Other fight and stunt co-ordinators have told The Crossfire in the past that a good co-operative team is critical for the choreography fans demand.
Director Shaun Paul Piccinino made sure to supply the film with seasoned action mentors like Flanery and Flanagan to help ease the learning process of MMA for Kosturos and strengthen the fight choreography.
“Shaun is a stuntman and great fight choreographer so he was instrumental in figuring out the fight choreography,” Kosturos detailed. “Our fight choreographer was Alan Noel Vega and my stunt double who ended up … instead of being my stunt double because I did of my own stunts, he ended up being my personal choreography trainer and he helped me learn all of the fights and his name was Shayan Safar. They all trained in real life, they don’t compete in MMA, but they’re all fighters in their own right and they all brought their own spin.”
Both Kosturos and Flanery worked together previously on Flanery’s film Born a Champion.
“Having Sean Patrick Flanery on set was great,” Kosturos said. “He was like our jiu-jitsu coach for the scenes. We had a lot of people chiming in because I had not done MMA before, so we had a lot people helping and making me look good.”
Flanagan is known for his work on Sons of Anarchy, while Kosturos knew Paige previously. Both co-stars made significant contributions.
“Tommy was a pleasure to work with,” Kosturos recalled. “He’s a very intimidating looking guy. All the characters he plays are very villainous and scary but in real life, he’s jolly, fun, making jokes on set. He’s always kind of keeping you on your toes. Each scene, me, the director, the whole production team didn’t know what he was going to do next, so he kind of kept the whole set on its toes. That spontaneity brought a cool energy to every scene, so he was awesome to work with. A total pro, a total vet.”
“Allison was in The Flash,” Kosturos continued. “I had known her before, so we were friends. She had a cute fun vibe, and brought a great flavour to the film.”
So then, what makes a good fight scene for Kosturos?

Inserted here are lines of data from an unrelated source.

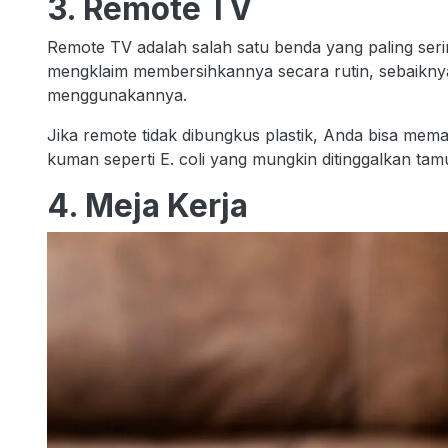
3. Remote TV
Remote TV adalah salah satu benda yang paling seri
mengklaim membersihkannya secara rutin, sebaikny
menggunakannya.
Jika remote tidak dibungkus plastik, Anda bisa memas
kuman seperti E. coli yang mungkin ditinggalkan ta
4. Meja Kerja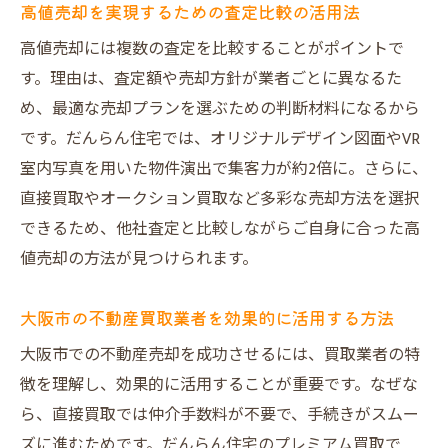
高値売却を実現するための査定比較の活用法
口コミ高評価が証明するだんらん住宅の信
高値売却には複数の査定を比較することがポイントで
頼性
す。理由は、査定額や売却方針が業者ごとに異なるた
売却成功者インタビューから学ぶ満足の理
め、最適な売却プランを選ぶための判断材料になるから
由
です。だんらん住宅では、オリジナルデザイン図面やVR
アフターフォローまで徹底した不動産売却
室内写真を用いた物件演出で集客力が約2倍に。さらに、
サポート
直接買取やオークション買取など多彩な売却方法を選択
迅速対応や丁寧な説明で不安を解消する取
できるため、他社査定と比較しながらご自身に合った高
り組み
値売却の方法が見つけられます。
だんらん住宅が選ばれる理由と今後の展望
大阪市の不動産買取業者を効果的に活用する方法
大阪市での不動産売却を成功させるには、買取業者の特
徴を理解し、効果的に活用することが重要です。なぜな
ら、直接買取では仲介手数料が不要で、手続きがスムー
ズに進むためです。だんらん住宅のプレミアム買取で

“Two partners that kind of vibe together,” Kosturos said thoughtfully. “So we had different stunt guys coming in for each fight scene. All of them were great, but some of them you kind of had a better flow with.
It’s basically having a dance partner for fight choreography. That’s how they kind of described it to me, it’s more of a dance than a fight.
“So, fighting someone you connect with and make them feel your move and you can feel them. It just feels more natural and flows better. The best fight scenes are just two great partners.”
Now that all the work is done, Kosturos is enthusiastically curious about the ongoing reaction to the film.
“I’ve been waiting so long for this one to come out,” Kosturos said. “I’m so excited. Friday (May 21) was finally the day. My family, they all came down to watch in the theatre here in Los Angeles. I can’t wait for the world to see this one.”
“We had such a great response to the first one that I think this one is the continuation, with more action, a little grittier, a little darker, a little more grown up and I think everyone is going to love it.”
The experience has fostered a healthy appreciation in Kosturos for combat sports.
“I was a fan of the sport but not in the way I am now,” Kosturos said. “I have a total new respect for fighters. Before, you could have a stereotype of what you think about MMA, UFC, and things like that. But after going all of this training and seeing how much dedication it takes, I really believe MMA athletes are the baddest, toughest athletes out there. So, I have a total new respect for UFC fighters and MMA.”
American Fighter was officially released to DVD, Blu-Ray, digital and Online Demand on May 21.